--- Provided data Enclosed Below ---
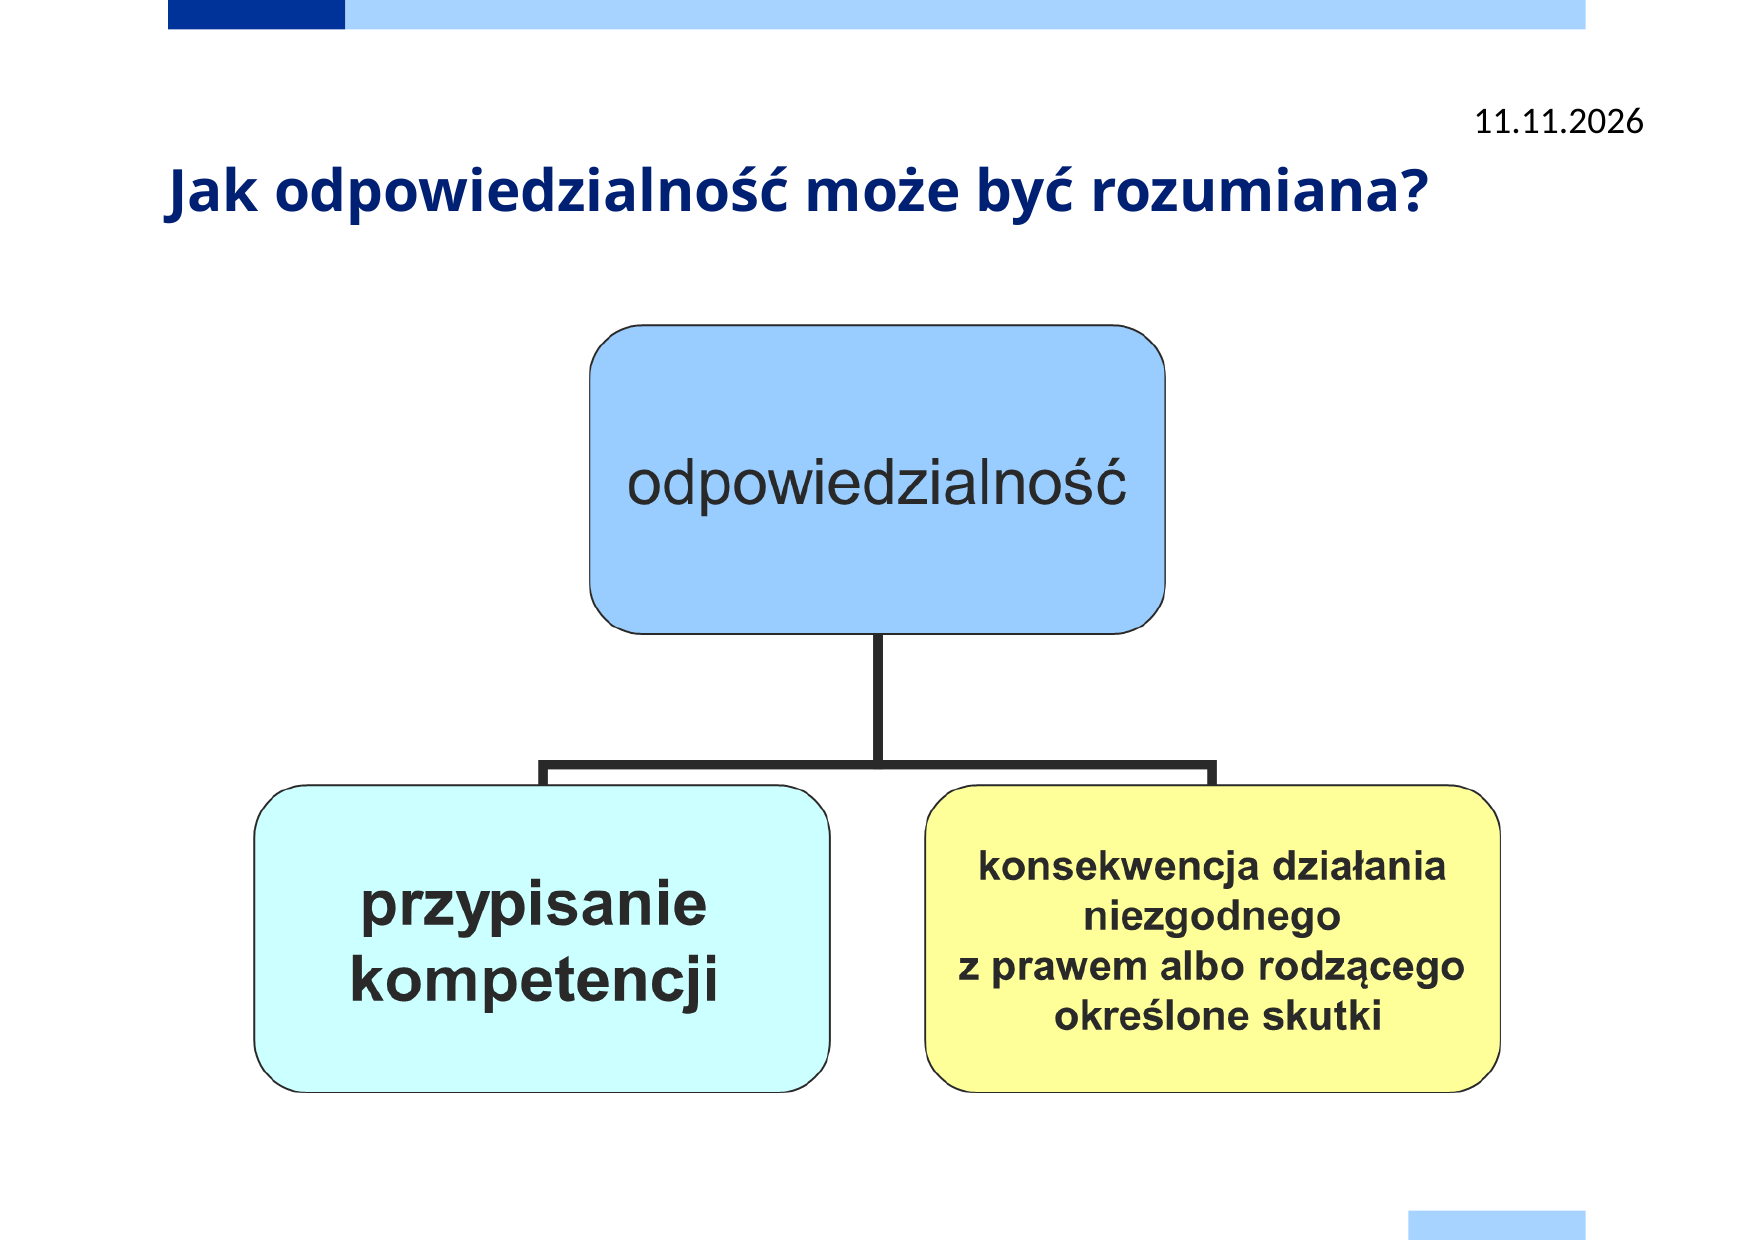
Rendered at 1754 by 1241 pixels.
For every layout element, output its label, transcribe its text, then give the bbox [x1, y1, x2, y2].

title Jak odpowiedzialność może być rozumiana? [168, 147, 1586, 325]
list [253, 324, 1501, 1093]
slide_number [1458, 88, 1754, 149]
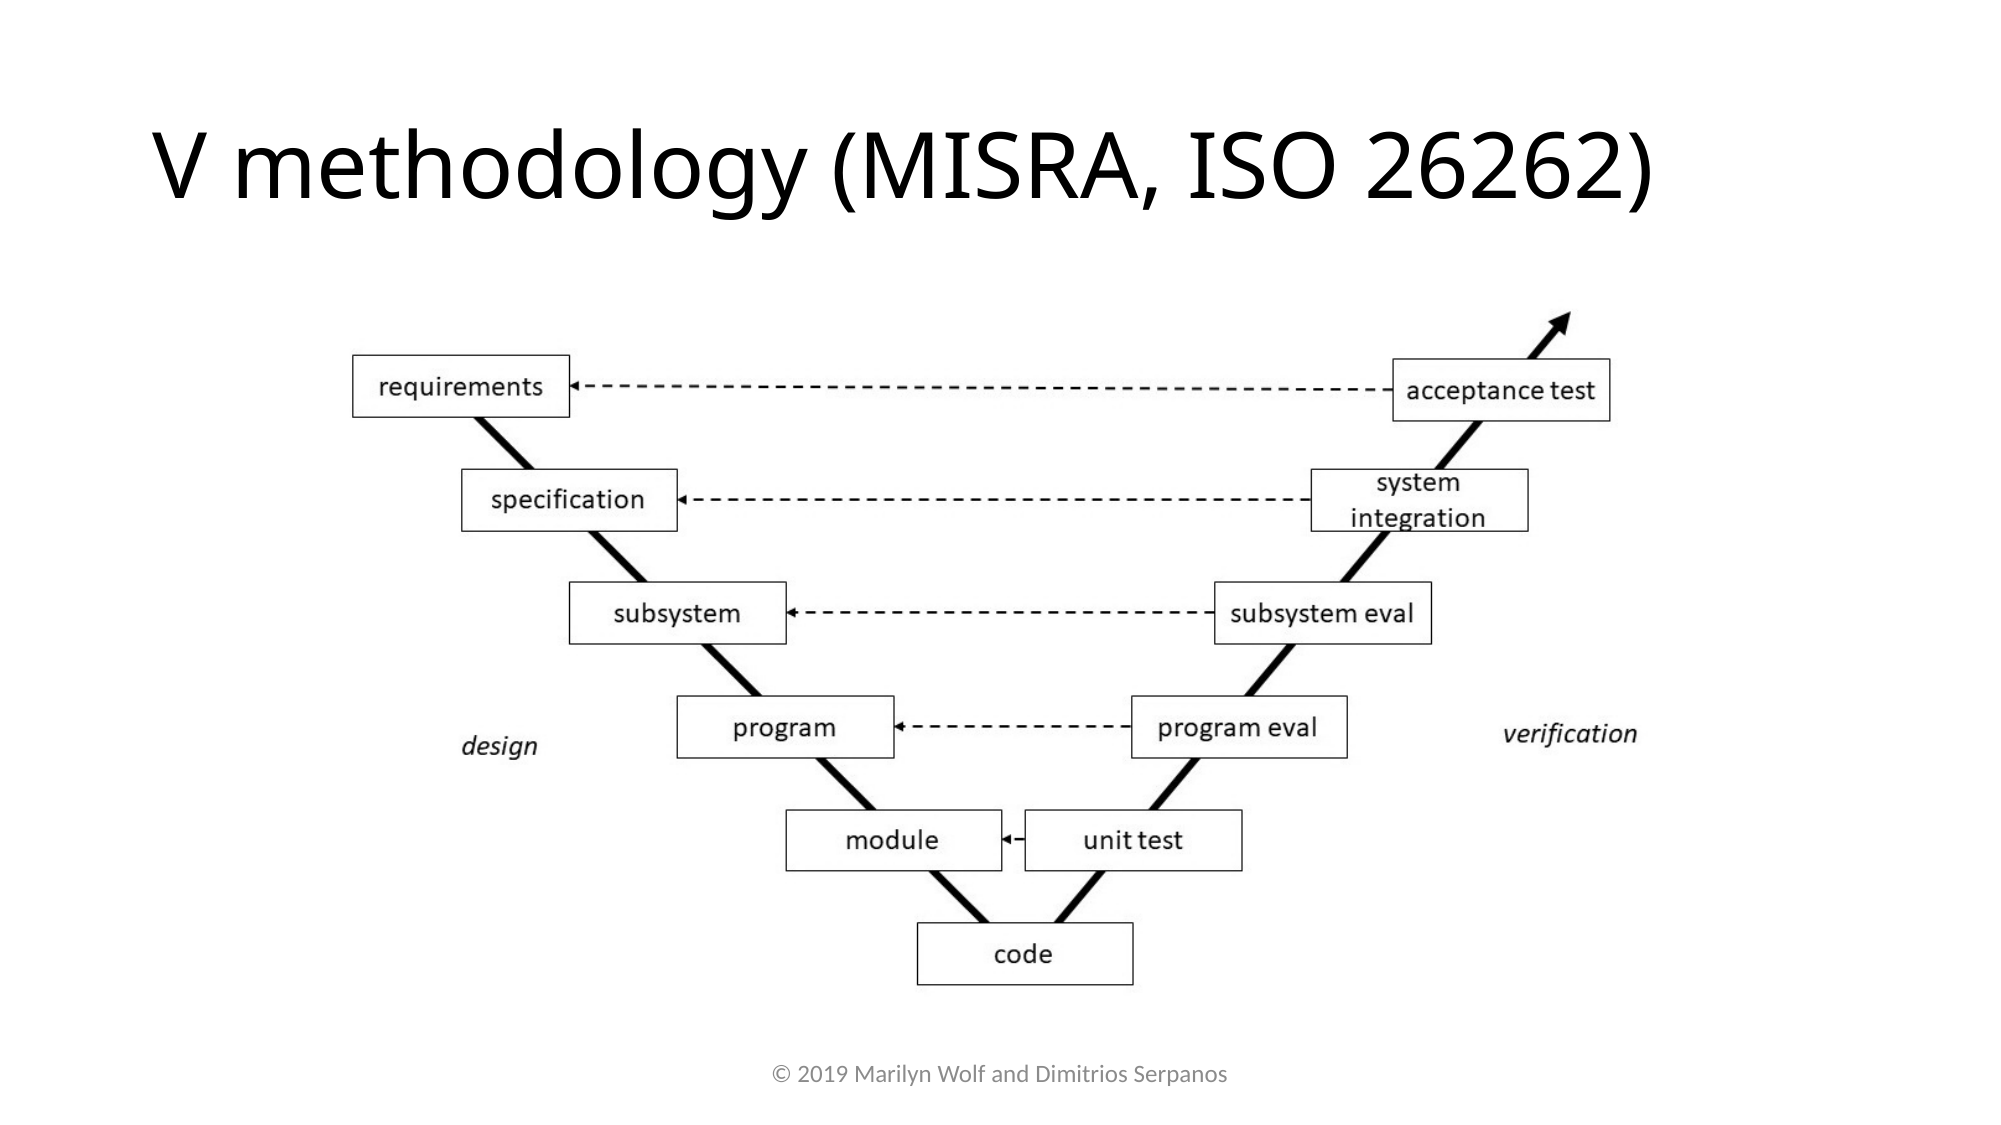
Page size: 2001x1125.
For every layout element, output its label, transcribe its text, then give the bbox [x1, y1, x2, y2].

title V methodology (MISRA, ISO 26262) [137, 59, 1863, 278]
footer © 2019 Marilyn Wolf and Dimitrios Serpanos [662, 1042, 1338, 1103]
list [330, 299, 1670, 1014]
--- End of Enclosed Provided data ---
Work item
An exact copy of the entries above is required; pictures are not part of it.

Worked solution
Rendered at 1754 by 1241 pixels.
For every layout element, output its label, transcribe its text, then give the bbox [x1, y1, x2, y2].

title Jak odpowiedzialność może być rozumiana? [168, 147, 1586, 325]
list [253, 324, 1501, 1093]
slide_number [1458, 88, 1754, 149]
Page size: 2001x1125.
For every layout element, output its label, transcribe its text, then give the bbox [x1, y1, x2, y2].

title V methodology (MISRA, ISO 26262) [137, 59, 1863, 278]
footer © 2019 Marilyn Wolf and Dimitrios Serpanos [662, 1042, 1338, 1103]
list [330, 299, 1670, 1014]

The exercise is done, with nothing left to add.